▶ **WHAT IS REQUIRED**
Some lines in the records below may hold the word "middle"; give the number of those lines and nothing else.

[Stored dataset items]
▬▬▬

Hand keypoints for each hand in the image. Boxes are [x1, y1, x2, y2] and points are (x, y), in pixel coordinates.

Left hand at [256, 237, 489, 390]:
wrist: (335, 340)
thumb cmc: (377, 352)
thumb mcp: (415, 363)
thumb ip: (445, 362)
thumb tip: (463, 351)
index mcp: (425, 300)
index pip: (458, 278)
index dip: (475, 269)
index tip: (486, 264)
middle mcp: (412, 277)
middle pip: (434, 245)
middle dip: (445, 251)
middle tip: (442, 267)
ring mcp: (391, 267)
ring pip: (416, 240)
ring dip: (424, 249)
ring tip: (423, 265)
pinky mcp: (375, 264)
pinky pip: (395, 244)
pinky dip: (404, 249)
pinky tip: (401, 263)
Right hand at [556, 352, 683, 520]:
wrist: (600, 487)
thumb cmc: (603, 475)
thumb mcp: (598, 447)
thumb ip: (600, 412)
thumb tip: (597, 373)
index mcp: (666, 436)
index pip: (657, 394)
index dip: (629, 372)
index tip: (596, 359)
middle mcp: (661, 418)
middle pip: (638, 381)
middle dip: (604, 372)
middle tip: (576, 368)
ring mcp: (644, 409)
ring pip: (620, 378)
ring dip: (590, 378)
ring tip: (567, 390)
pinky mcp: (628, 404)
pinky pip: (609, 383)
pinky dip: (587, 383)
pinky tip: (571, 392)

▬▬▬

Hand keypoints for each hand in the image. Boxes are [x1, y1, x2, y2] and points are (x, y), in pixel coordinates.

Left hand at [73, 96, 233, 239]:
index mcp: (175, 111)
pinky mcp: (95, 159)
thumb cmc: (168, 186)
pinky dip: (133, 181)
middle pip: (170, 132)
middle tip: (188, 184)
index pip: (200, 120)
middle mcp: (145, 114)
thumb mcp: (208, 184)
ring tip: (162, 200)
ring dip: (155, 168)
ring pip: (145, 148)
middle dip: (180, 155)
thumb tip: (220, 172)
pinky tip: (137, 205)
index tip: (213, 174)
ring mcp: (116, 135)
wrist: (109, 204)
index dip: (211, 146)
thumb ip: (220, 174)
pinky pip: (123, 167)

▬▬▬

▶ **RESULT OF THIS TASK**
12